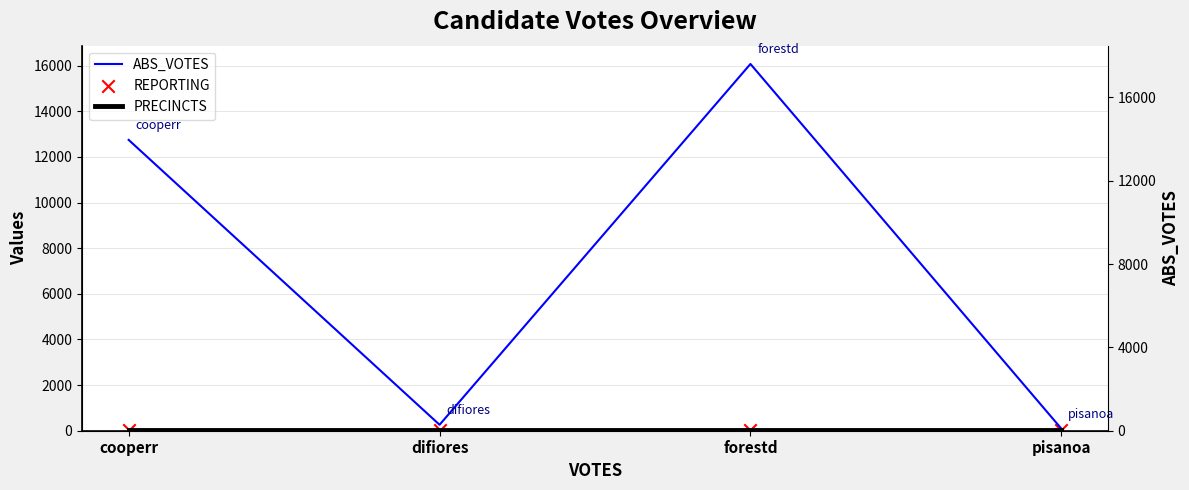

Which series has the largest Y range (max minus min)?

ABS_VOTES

--

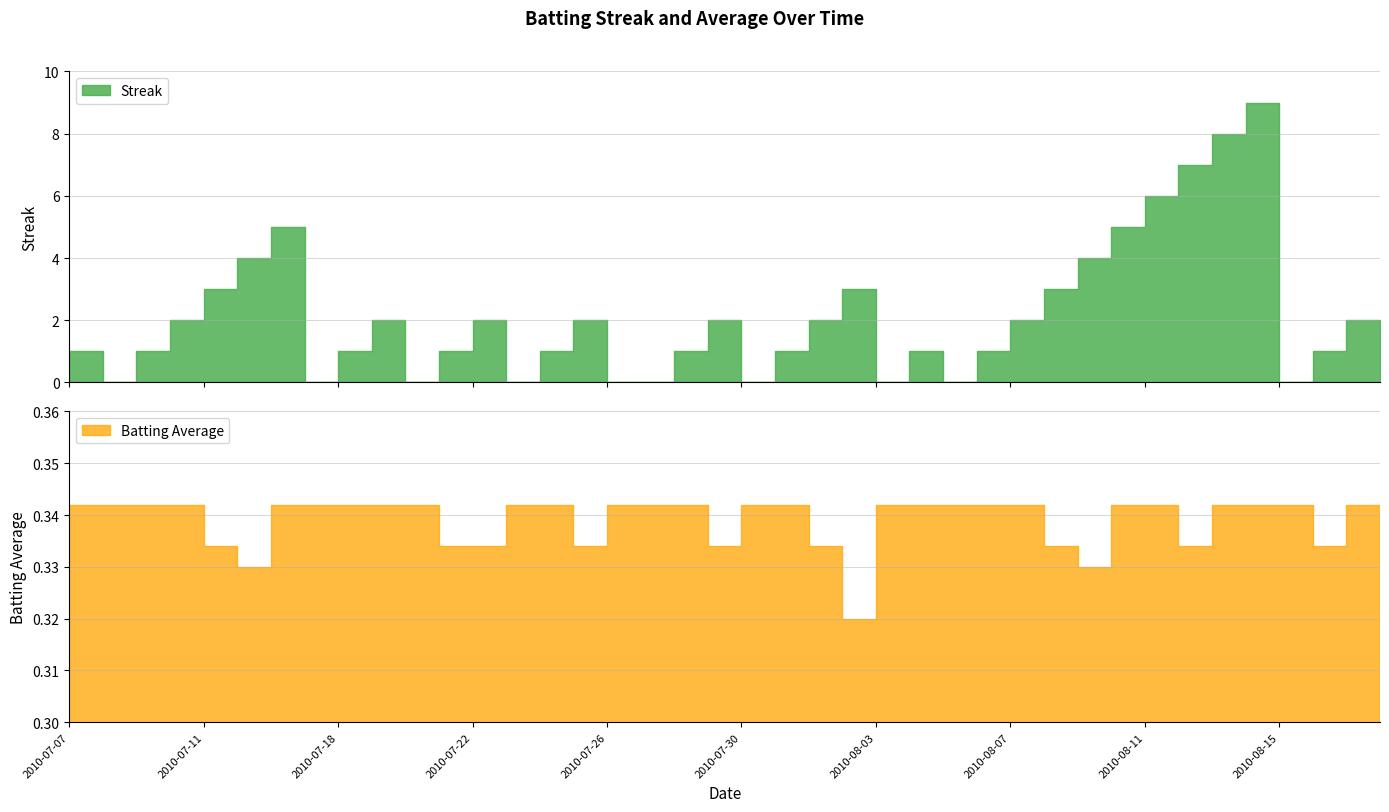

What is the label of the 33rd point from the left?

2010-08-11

* * *

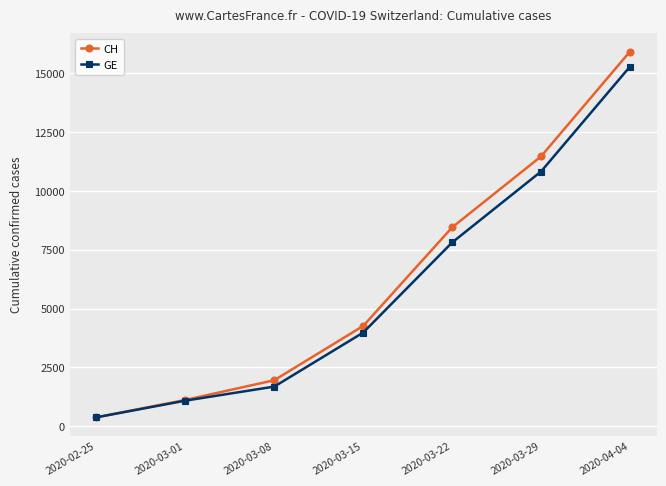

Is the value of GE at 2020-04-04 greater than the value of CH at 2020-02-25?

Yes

▶ _TO-DO ITEM_
Pull out and copy every line of the data above that contains the word "minus". Case matters, so count a line only if its capitalization matches.

▶ _EXERCISE RESULT_
Which series has the largest Y range (max minus min)?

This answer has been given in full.